Things are changing. From ABC:
“Fortunately for Christa Hills, her dyslexia diagnosis came when she was in primary school. She was able to access appropriate help from a young age. Now studying for her Year 12 exams, she regards dyslexia as a gift.
‘It’s really great. It takes you longer to sort through information … but you make connections that other people don’t.’
The connections that Christa refers to are part of what’s referred to as the ‘dyslexic advantage’. In their book The Dyslexic Advantage: Unlocking the Hidden Potential of the Dyslexic Brain, Dr Brock Eade and Dr Fernette Eade explain how people with dyslexia conceive space more intuitively.
They also outline how dyslexic people see connections between unrelated objects, and are able to make creative leaps that others can’t.
‘I believe that if I wasn’t dyslexic, life would be boring,’ says Hills.
James Anderson was eventually diagnosed with dyslexia just last year, in his late forties. One of his son’s primary school teachers picked it up in a conversation at school council.
Even though he had already learned to manage the condition and has pursued a creative career, he says it was good to finally make sense of the challenges he has faced.
‘That day she gave me some techniques to help cope with it. That’s been a great confidence booster as well.”
A lot remains to be done. There’s still a lot of ignorance and prejudice that face our young people, but truth will prevail.In the meantime, there’s a lot that we can do to make this world more dyslexia-aware and dyslexia-friendly. This past week, we had a chance to enjoy the creative written worlds from the winners of the Karina Eide Young Writers Awards. If you missed out this year, encourage your students to apply next year and share this excellent issue with someone you know.

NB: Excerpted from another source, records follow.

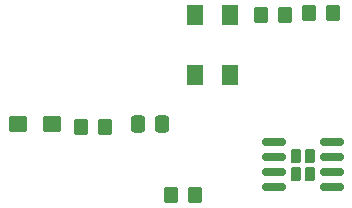
<source format=gbr>
%TF.GenerationSoftware,KiCad,Pcbnew,(6.0.10)*%
%TF.CreationDate,2023-02-17T12:11:39-08:00*%
%TF.ProjectId,exercise2,65786572-6369-4736-9532-2e6b69636164,rev?*%
%TF.SameCoordinates,Original*%
%TF.FileFunction,Paste,Top*%
%TF.FilePolarity,Positive*%
%FSLAX46Y46*%
G04 Gerber Fmt 4.6, Leading zero omitted, Abs format (unit mm)*
G04 Created by KiCad (PCBNEW (6.0.10)) date 2023-02-17 12:11:39*
%MOMM*%
%LPD*%
G01*
G04 APERTURE LIST*
G04 Aperture macros list*
%AMRoundRect*
0 Rectangle with rounded corners*
0 $1 Rounding radius*
0 $2 $3 $4 $5 $6 $7 $8 $9 X,Y pos of 4 corners*
0 Add a 4 corners polygon primitive as box body*
4,1,4,$2,$3,$4,$5,$6,$7,$8,$9,$2,$3,0*
0 Add four circle primitives for the rounded corners*
1,1,$1+$1,$2,$3*
1,1,$1+$1,$4,$5*
1,1,$1+$1,$6,$7*
1,1,$1+$1,$8,$9*
0 Add four rect primitives between the rounded corners*
20,1,$1+$1,$2,$3,$4,$5,0*
20,1,$1+$1,$4,$5,$6,$7,0*
20,1,$1+$1,$6,$7,$8,$9,0*
20,1,$1+$1,$8,$9,$2,$3,0*%
G04 Aperture macros list end*
%ADD10RoundRect,0.250000X0.350000X0.450000X-0.350000X0.450000X-0.350000X-0.450000X0.350000X-0.450000X0*%
%ADD11RoundRect,0.230000X-0.230000X-0.375000X0.230000X-0.375000X0.230000X0.375000X-0.230000X0.375000X0*%
%ADD12RoundRect,0.150000X-0.825000X-0.150000X0.825000X-0.150000X0.825000X0.150000X-0.825000X0.150000X0*%
%ADD13RoundRect,0.250001X0.462499X0.624999X-0.462499X0.624999X-0.462499X-0.624999X0.462499X-0.624999X0*%
%ADD14RoundRect,0.250000X-0.537500X-0.425000X0.537500X-0.425000X0.537500X0.425000X-0.537500X0.425000X0*%
%ADD15RoundRect,0.250000X-0.350000X-0.450000X0.350000X-0.450000X0.350000X0.450000X-0.350000X0.450000X0*%
%ADD16RoundRect,0.250000X-0.337500X-0.475000X0.337500X-0.475000X0.337500X0.475000X-0.337500X0.475000X0*%
%ADD17RoundRect,0.250001X-0.462499X-0.624999X0.462499X-0.624999X0.462499X0.624999X-0.462499X0.624999X0*%
G04 APERTURE END LIST*
D10*
%TO.C,R2*%
X143240000Y-106680000D03*
X141240000Y-106680000D03*
%TD*%
D11*
%TO.C,U1*%
X152970000Y-103390000D03*
X151830000Y-104890000D03*
X152970000Y-104890000D03*
X151830000Y-103390000D03*
D12*
X149925000Y-102235000D03*
X149925000Y-103505000D03*
X149925000Y-104775000D03*
X149925000Y-106045000D03*
X154875000Y-106045000D03*
X154875000Y-104775000D03*
X154875000Y-103505000D03*
X154875000Y-102235000D03*
%TD*%
D13*
%TO.C,D1*%
X146267500Y-91440000D03*
X143292500Y-91440000D03*
%TD*%
D14*
%TO.C,C1*%
X128260000Y-100670000D03*
X131135000Y-100670000D03*
%TD*%
D15*
%TO.C,R1*%
X133620000Y-100905000D03*
X135620000Y-100905000D03*
%TD*%
D16*
%TO.C,C2*%
X138418744Y-100680000D03*
X140493744Y-100680000D03*
%TD*%
D15*
%TO.C,R3*%
X148860000Y-91440000D03*
X150860000Y-91440000D03*
%TD*%
D17*
%TO.C,D2*%
X143292500Y-96520000D03*
X146267500Y-96520000D03*
%TD*%
D15*
%TO.C,R4*%
X152940000Y-91330000D03*
X154940000Y-91330000D03*
%TD*%
M02*

</source>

In the coming week, we’ll be announcing the 16 winners of Dyslexic Advantage College Scholarships (very exciting!) and a member of our community, University of Kansas Business Professor Niki den Nieuwenboer will be asking for volunteers to help with her research Dyslexia in the Workplace. We hope you’ll help. We also would like to develop some guidelines on best business practices and know we’ll benefit from your input. We can do this.